Your report should present:

  • A clear description of your model and governing equations.
  • The assumptions and rationale behind your design choices.
    Parameter estimation methods and validation results.
  • A discussion of strengths, limitations, and possible extensions.
  • An executive-style summary highlighting main results, insights, and recommendations.

Important: Your model must be grounded in clearly defined physical or mechanical reasoning; discrete curve fitting or other mathematical forms that are disconnected from an explicit continuous-time description of battery behavior will not satisfy the requirements. Projects that rely solely on discrete curve fitting or statistical regression without a clearly formulated continuous-time model will not satisfy the requirements of this problem.

Your PDF solution of no more than 25 total pages should include:

One-page Summary Sheet.
Table of Contents.

  • Your complete solution.
    In-text Citations and A Reference List.
    AI Use Report (If used does not count toward the 25-page limit.)

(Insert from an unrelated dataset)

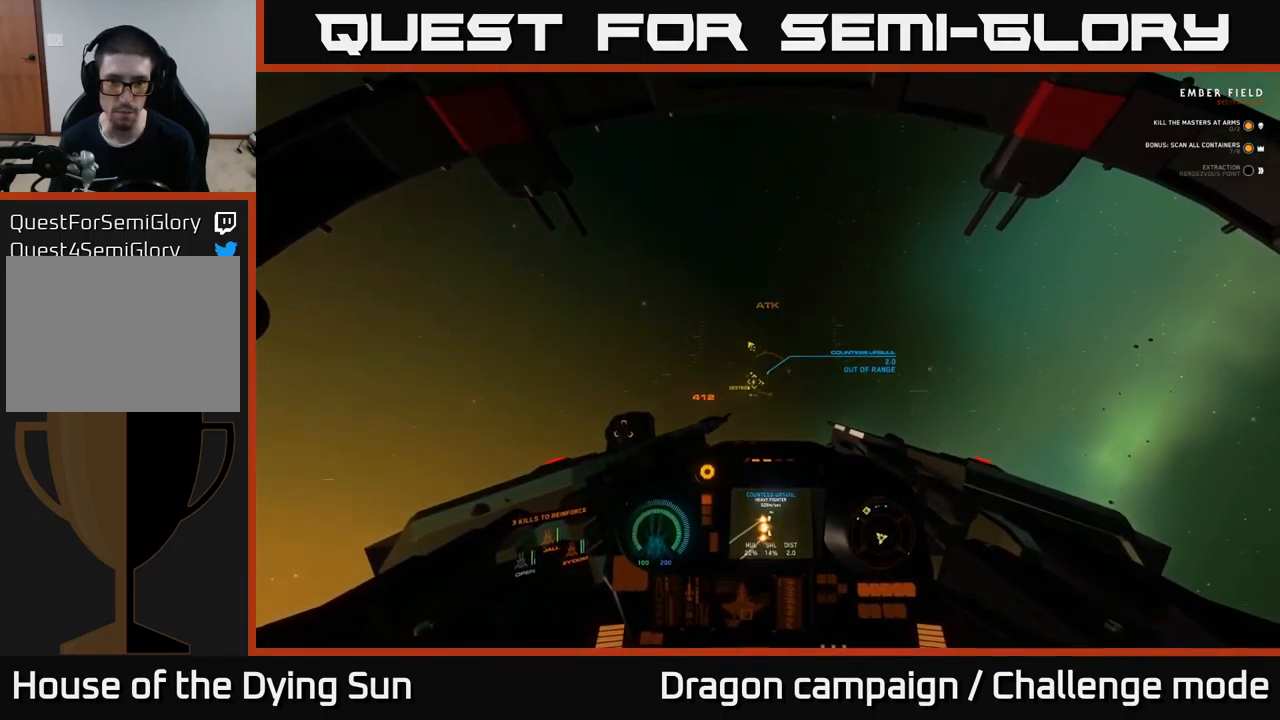
{"buttons": ["L2"], "left_stick": "center", "right_stick": "right", "events": [[150, "right_stick", "up-right"], [284, "right_stick", "center"], [450, "right_stick", "right"]]}
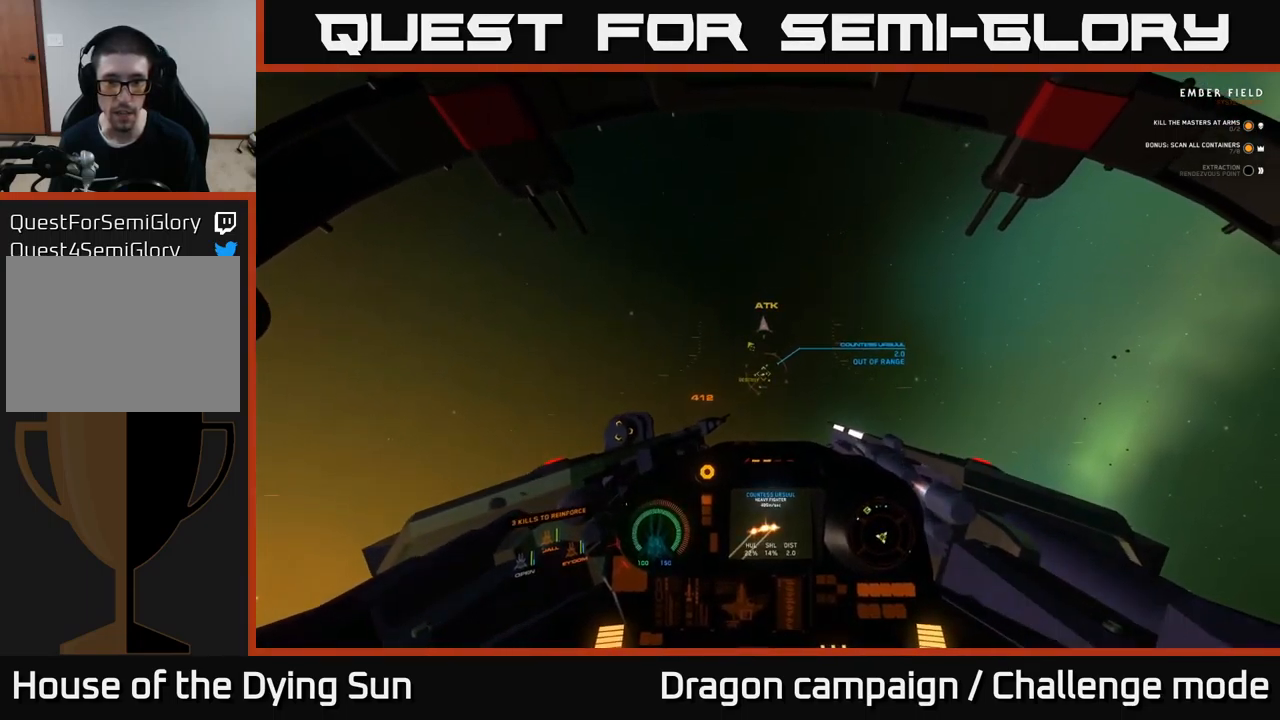
{"buttons": ["L2"], "left_stick": "center", "right_stick": "up", "events": [[100, "right_stick", "center"], [350, "right_stick", "up-right"], [500, "right_stick", "up"]]}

Note: There is no specific required minimum page length for a complete MCM submission. You may use up to 25 total pages for all your solution work and any additional information you want to include (for example: drawings, diagrams, calculations, tables). Partial solutions are accepted. We permit the careful use of AI such as ChatGPT, although it is not necessary to create a solution to this problem. If you choose to utilize a generative AI, you must follow the COMAP AI use policy. This will result in an additional AI use report that you must add to the end of your PDF solution file and does not count toward the 25 total page limit for your solution.

Glossary

Smartphone: is a mobile device that combines the functionality of a traditional cell phone with advanced computing capabilities.

Power Consumption: the rate at which a device uses electrical energy from its battery or power source.

Processor Load: the actual amount of work being done by the processor at a given moment.

State of Charge (SOC): a measure of how much energy remains in a battery compared to its full capacity, expressed as a percentage.

Time-to-Empty: the estimated amount of time remaining before a battery is completely discharged.